I went through the rest of the day in a distracted haze that had Hod threatening me with a good whipping if I didn’t attend to what I was doing. Then she shook her head over me, sighed, and told me to run along and come back when I had a mind again. I was only too happy to obey her. The thought of actually leaving Buckkeep and journeying, journeying all the way to Neatbay was all I could fit inside my head. I knew I should wonder why I was going, but felt sure Chade would advise me soon. Would we go by land or by sea? I wished I had asked Burrich. The roads to Neatbay were not the best, I’d heard, but I wouldn’t mind. Sooty and I had never been on a long journey together. But a sea trip, on a real ship …
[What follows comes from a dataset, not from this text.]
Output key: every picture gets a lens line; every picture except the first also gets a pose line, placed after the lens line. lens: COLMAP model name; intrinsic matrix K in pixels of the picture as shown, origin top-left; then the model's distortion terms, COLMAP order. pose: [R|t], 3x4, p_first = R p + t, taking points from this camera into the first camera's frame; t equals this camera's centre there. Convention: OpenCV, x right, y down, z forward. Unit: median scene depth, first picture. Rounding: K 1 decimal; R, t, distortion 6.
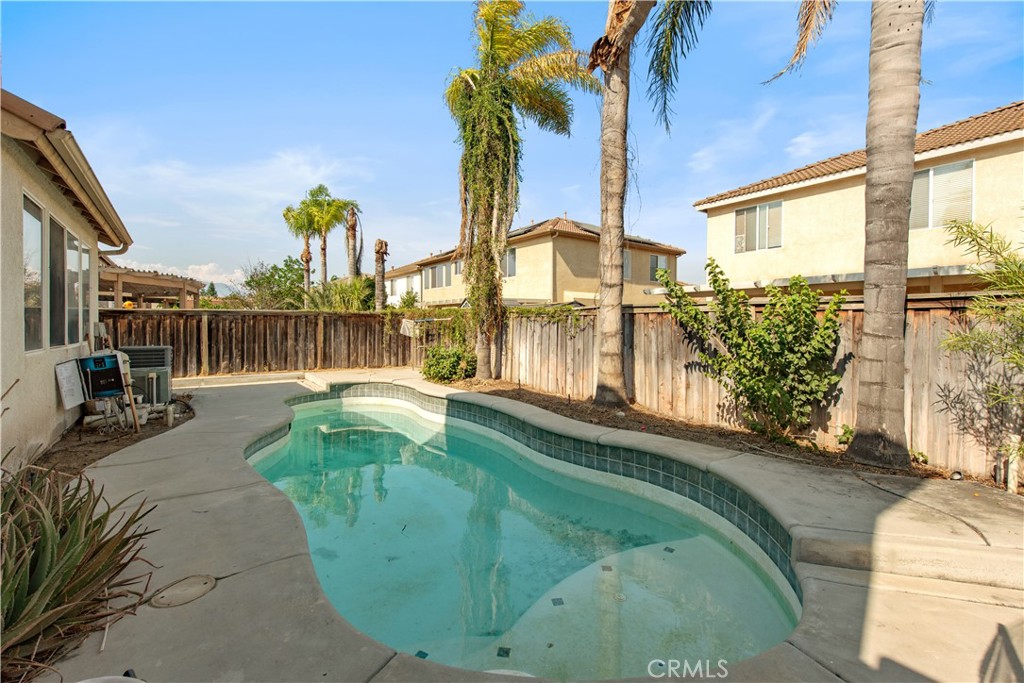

I took the long way back to the keep, up a path that went through a lightly wooded bit of rocky hillside. Paper birches struggled there, and a few alder, but mostly it was nondescript brush. Sunlight and a light breeze were playing together in the higher branches, giving the day a fey and dappled air. I lifted my eyes to the dazzle of sun through the birch leaves, and when I looked down, the King’s Fool stood before me.
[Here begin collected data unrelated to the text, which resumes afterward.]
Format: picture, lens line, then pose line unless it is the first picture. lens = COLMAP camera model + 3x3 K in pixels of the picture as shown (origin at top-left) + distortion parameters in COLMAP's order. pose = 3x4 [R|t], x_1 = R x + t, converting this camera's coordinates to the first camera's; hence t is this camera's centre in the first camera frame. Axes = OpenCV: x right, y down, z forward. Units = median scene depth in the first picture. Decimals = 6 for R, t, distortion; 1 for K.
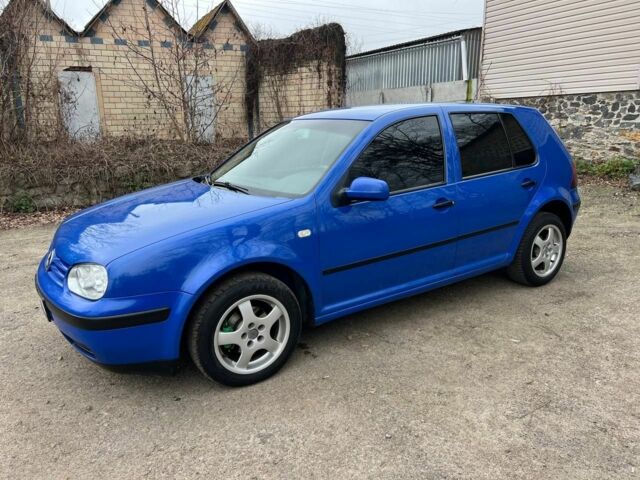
lens RADIAL K [[481.3, 0, 323.0], [0, 481.3, 240.3], [0, 0, 1]] dist [0.065388, -0.071415]
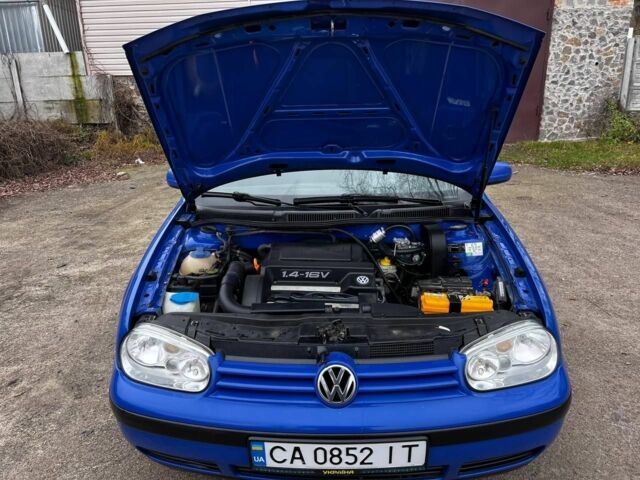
lens RADIAL K [[482.3, 0, 320.0], [0, 482.3, 240.0], [0, 0, 1]] dist [0.064464, -0.069218]
pose [[0.548548, -0.252240, 0.797164, -0.276852], [0.211525, 0.964261, 0.159558, -0.063659], [-0.808920, 0.081094, 0.582298, 0.193477]]
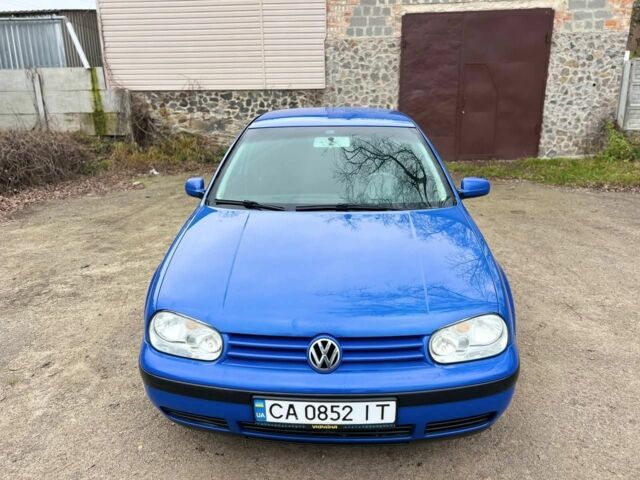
lens RADIAL K [[481.3, 0, 323.0], [0, 481.3, 240.3], [0, 0, 1]] dist [0.065388, -0.071415]
pose [[0.560398, -0.223397, 0.797526, -0.304564], [0.197361, 0.971216, 0.133370, -0.062905], [-0.804365, 0.082661, 0.588357, 0.167504]]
I stopped in my tracks, astonished. Reflexively, I looked for the King, despite how ridiculous it would have been to find him here. But the Fool was alone. And outside, in the daylight! The thought made the hair on my arms and neck stand up in my tightened skin. It was common knowledge in the keep that the King’s Fool could not abide the light of day. Common knowledge. Yet, despite what every page and kitchen maid nattered knowingly, there stood the Fool, pale hair floating in the light breeze. The blue and red silk of his motley jacket and trousers were startlingly bright against his paleness. But his eyes were not as colourless as they were in the dim passages of the keep. As I received their stare from only a few feet away in the light of day, I perceived there was a blueness to them, very pale, as if a single drop of pale blue wax had fallen onto a white platter. The whiteness of his skin was an illusion also, for out here in the dappling sunlight I could see a pinkness suffused him from within. ‘Blood,’ I realized with a sudden quailing. ‘Red blood showing through layers of skin.’